Foo Fighters frontman Dave Grohl and Alanis Morissette paid tribute to Sinéad O'Connor with a performance of the Irish singer-songwriter's "Mandinka" at Japan's Fuji Rock Festival on Saturday night, July 29.

"Tonight, we’re gonna do something that we’ve never done before, with someone that we love very much," Grohl told the crowd during his band's headline set.

"We want an old friend to come up and sing with us tonight for a very special reason."

After Morissette took the stage to great applause, Grohl said: "We're singing this song for a reason tonight."

Morissette added: "For a beautiful woman of high intelligence and deep empathy, way ahead of her time, who is no longer with us - this is for her."

Morissette paid tribute to O'Connor on the day the Irish singer's family confirmed her death:


— Alanis Morissette (@Alanis) July 26, 2023

"Mandinka" was the second single off O'Connor's debut album "The Lion and the Cobra." The song reached number six on the Irish charts and number 17 in the UK, helping to propel O'Connor to international fame. 

O'Connor penned the song about the Mandinka tribe in west Africa, drawing inspiration from Alex Haley's book "Roots."

O'Connor performed the song on "Late Night with David Letterman" on September 7, 1988, marking the Irish singer-songwriter's first TV appearance in the US.

56-year-old O'Connor was found dead in her London home on Wednesday, July 26, her family confirmed in a statement that day.
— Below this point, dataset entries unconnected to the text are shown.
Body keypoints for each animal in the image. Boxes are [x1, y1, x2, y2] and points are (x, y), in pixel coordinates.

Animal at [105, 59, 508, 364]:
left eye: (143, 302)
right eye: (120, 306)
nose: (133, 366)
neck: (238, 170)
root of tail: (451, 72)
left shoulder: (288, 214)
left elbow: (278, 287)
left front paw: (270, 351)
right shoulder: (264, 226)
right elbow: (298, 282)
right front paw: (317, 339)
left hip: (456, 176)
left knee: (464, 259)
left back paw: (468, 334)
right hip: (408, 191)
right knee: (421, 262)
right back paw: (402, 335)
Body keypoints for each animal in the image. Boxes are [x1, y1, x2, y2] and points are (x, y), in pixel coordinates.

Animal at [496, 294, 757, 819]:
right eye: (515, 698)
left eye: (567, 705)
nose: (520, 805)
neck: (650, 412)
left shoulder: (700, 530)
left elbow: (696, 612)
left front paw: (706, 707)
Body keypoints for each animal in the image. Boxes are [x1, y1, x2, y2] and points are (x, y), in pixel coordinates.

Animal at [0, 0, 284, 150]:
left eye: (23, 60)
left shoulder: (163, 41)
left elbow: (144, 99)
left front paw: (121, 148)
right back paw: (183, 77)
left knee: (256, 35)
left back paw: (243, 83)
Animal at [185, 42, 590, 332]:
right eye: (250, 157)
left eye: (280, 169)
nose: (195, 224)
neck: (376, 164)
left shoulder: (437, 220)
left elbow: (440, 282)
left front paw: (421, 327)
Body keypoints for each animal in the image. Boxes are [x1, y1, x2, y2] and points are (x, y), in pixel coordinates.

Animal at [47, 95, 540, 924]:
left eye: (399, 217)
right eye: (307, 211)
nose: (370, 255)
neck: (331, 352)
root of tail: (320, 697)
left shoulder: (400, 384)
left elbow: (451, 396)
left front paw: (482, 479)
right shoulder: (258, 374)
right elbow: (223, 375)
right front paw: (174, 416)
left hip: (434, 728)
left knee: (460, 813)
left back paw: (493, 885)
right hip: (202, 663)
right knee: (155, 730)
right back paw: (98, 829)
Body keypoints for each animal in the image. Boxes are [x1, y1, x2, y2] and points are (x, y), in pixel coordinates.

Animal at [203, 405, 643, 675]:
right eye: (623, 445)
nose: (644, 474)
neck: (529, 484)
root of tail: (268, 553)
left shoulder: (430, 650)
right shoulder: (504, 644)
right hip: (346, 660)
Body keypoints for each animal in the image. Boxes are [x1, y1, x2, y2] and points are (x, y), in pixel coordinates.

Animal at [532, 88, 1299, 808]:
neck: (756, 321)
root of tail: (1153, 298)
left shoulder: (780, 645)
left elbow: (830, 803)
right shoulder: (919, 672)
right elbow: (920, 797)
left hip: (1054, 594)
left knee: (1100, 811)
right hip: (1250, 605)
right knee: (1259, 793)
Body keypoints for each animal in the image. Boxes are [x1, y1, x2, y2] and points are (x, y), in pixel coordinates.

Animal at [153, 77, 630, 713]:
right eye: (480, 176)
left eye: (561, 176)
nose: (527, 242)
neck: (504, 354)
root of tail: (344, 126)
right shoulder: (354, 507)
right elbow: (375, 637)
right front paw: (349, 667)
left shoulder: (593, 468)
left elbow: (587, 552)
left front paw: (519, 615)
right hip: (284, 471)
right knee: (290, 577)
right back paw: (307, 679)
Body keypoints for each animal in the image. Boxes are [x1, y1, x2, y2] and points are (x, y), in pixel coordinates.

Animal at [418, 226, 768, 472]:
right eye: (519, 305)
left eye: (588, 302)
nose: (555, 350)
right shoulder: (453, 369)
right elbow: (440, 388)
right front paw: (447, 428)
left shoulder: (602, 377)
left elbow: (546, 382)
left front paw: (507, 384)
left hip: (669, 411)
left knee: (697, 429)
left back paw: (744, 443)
Metropolitan police said they responded to reports of an unresponsive woman at an address in south-east London. O'Connor was pronounced dead at the scene. 

Police said on Thursday that O'Connor's death is not being treated as suspicious while the London Inner South Coroner's Court has ordered an autopsy. The time of death also remains unknown.

O'Connor is survived by her three children Jake, Roisin, and Yeshua. She is pre-deceased by her son Shane, who tragically died in January 2022 at the age of 17. 

In one of her final tweets, O'Connor said she was "lost in the bardo" without her son. O'Connor had also said just days before her death that she was finishing an album and planning to tour in the coming two years.

Tributes to the Irish Grammy winner have been widespread, while vigils have been hosted in both Dublin and London.